» EXERCISE
Collect every line of the records below that contains the word "enhanced".

*** Begin section ***

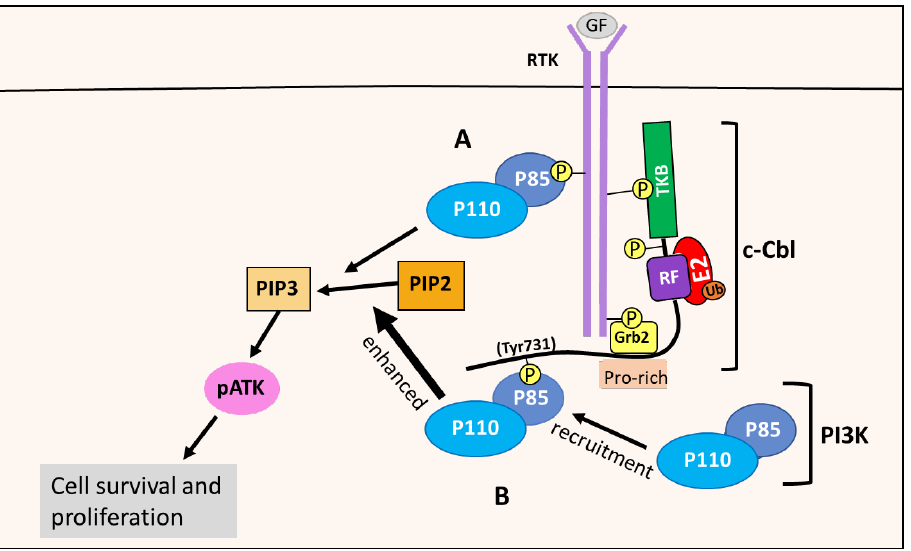
Figure 14. c-Cbl enhances the PI3K/AKT pathway via PI3K recruitment. ( A ) RTK activation allows the p85 regulatory subunit of PI3K to bind to the phosphor-tyrosine residues of RTKs. This interaction relieves the p85 suppression of the p110 catalytic subunit, and allows PI3K to phosphorylate PIP2 to PIP3, initiating the PI3K/AKT pathway that leads to cell survival and proliferation. ( B ) c- Cbl’s Tyr73 1 residue is phosphorylated after RTK stimulation, enabling it to bind and recruit PI3K via the p85 regulatory subunit. This results in enhanced PIP2 phosphorylation and PI3K/AKT pathway acti- vation, and thuss promotes cellular survival and proliferation.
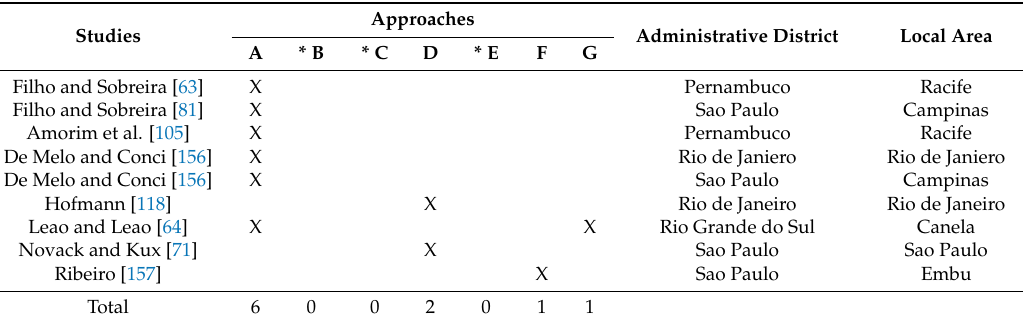
Table 3. Studies of slums in Brazil using H/VH-R resolution, classified by analysis approach. (A) Multi-scale analysis; (B) Image texture analysis; (C) Landscape analysis; (D) Object-based image analysis; (E) Building feature extraction; (F) Data mining and (G) Remote sensing data for supporting socio-economic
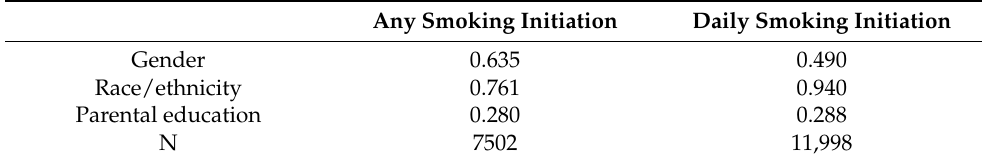
Table 3. Unadjusted additive p -values associated with interaction terms between media campaign exposure and gender, race/ethnicity, and parental education for any smoking initiation, and daily smoking initiation at modal age 19/20, monitoring the future longitudinal sample, baseline year 2001–2015. Results reflect imputed data (m =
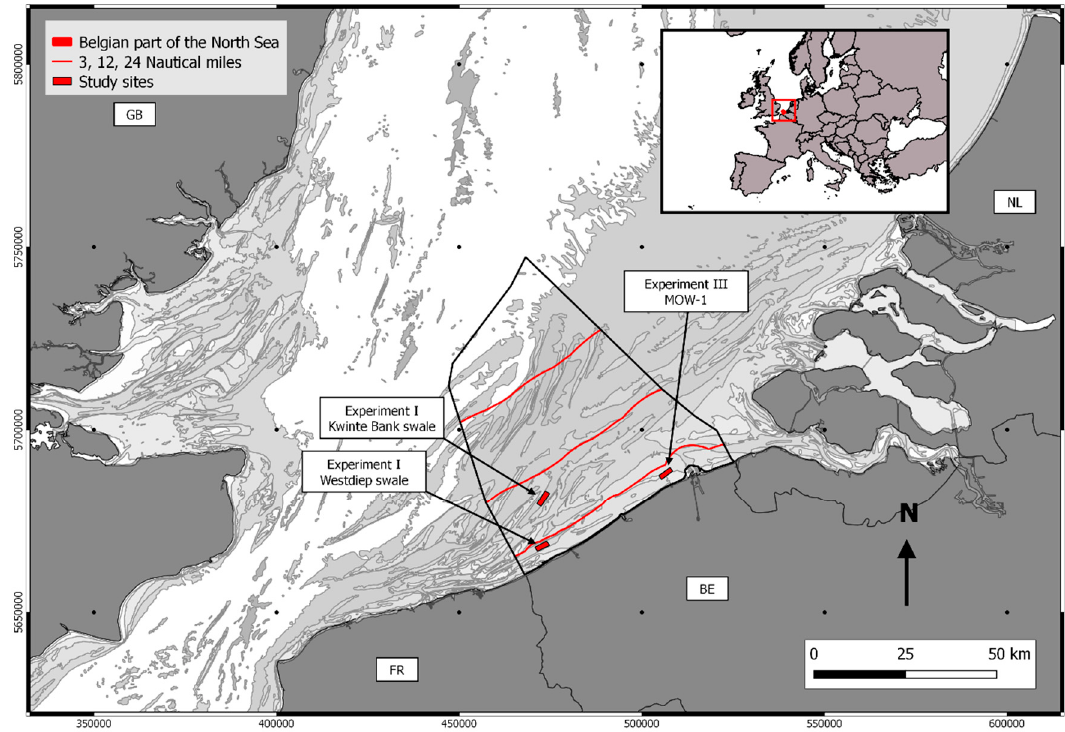
Figure 1. Location of selected study sites within the Belgian part of the North Sea: (1) Kwinte swale area (central coordinate: N 51 ◦ 17.2717, E 002 ◦ 37.7035), (2) Westdiep swale area (N 51 ◦ 09.1230, E 002 ◦ 34.6806), (3) Zeebrugge, MOW 1 pile area (N 51 ◦ 21.6697, E 003 ◦ 06.5798). The inset shows the location of the Belgian part of the North Sea within the European geographical zone. Data are projected in World Geodetic System 84 (WGS 84) in Universal Transverse Mercator Zone 31 N (UTM—31N). This coordinate system is used throughout the rest of the document. Table 2. Environmental characteristics of the three experimental areas, each having distinct seafloor substrate properties. MLLWS: Mean Lowest Low Water at Spring tide.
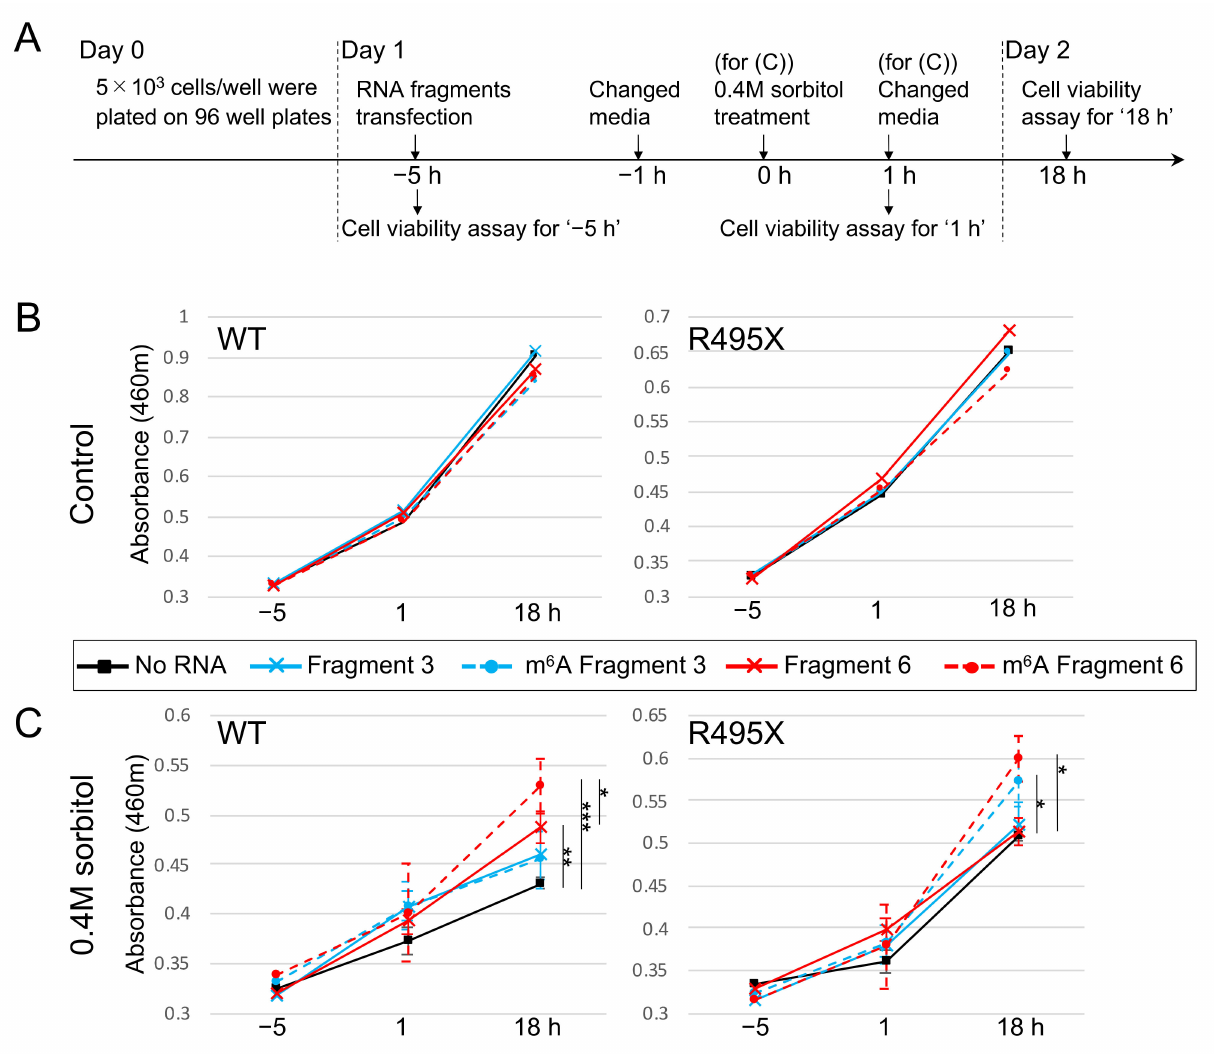
Figure 7. m 6 A-modified RNA fragments enhanced the viability of sorbitol-treated cells. ( A ) Experimental design of ( B , C ). RNA fragments were transfected prior to 0.4M sorbitol treatment, and cell viability was measured at each indicated time point. ( B ) HAP1 cells and the GFP-R495X stable cell line were transfected with indicated RNA fragments, and the cell viability was examined at each time point. ( C ) HAP1 cells and GFP-495X stable cell lines were transfected with indicated RNA fragments prior to 0.4M sorbitol treatment, and the cell viability was examined at each time point. n = 5. * p < 0.05, ** p < 0.01, *** p <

*** End section ***

» WRITTEN RESPONSE
Figure 14. c-Cbl enhances the PI3K/AKT pathway via PI3K recruitment. ( A ) RTK activation allows the p85 regulatory subunit of PI3K to bind to the phosphor-tyrosine residues of RTKs. This interaction relieves the p85 suppression of the p110 catalytic subunit, and allows PI3K to phosphorylate PIP2 to PIP3, initiating the PI3K/AKT pathway that leads to cell survival and proliferation. ( B ) c- Cbl’s Tyr73 1 residue is phosphorylated after RTK stimulation, enabling it to bind and recruit PI3K via the p85 regulatory subunit. This results in enhanced PIP2 phosphorylation and PI3K/AKT pathway acti- vation, and thuss promotes cellular survival and proliferation.
Figure 7. m 6 A-modified RNA fragments enhanced the viability of sorbitol-treated cells. ( A ) Experimental design of ( B , C ). RNA fragments were transfected prior to 0.4M sorbitol treatment, and cell viability was measured at each indicated time point. ( B ) HAP1 cells and the GFP-R495X stable cell line were transfected with indicated RNA fragments, and the cell viability was examined at each time point. ( C ) HAP1 cells and GFP-495X stable cell lines were transfected with indicated RNA fragments prior to 0.4M sorbitol treatment, and the cell viability was examined at each time point. n = 5. * p < 0.05, ** p < 0.01, *** p <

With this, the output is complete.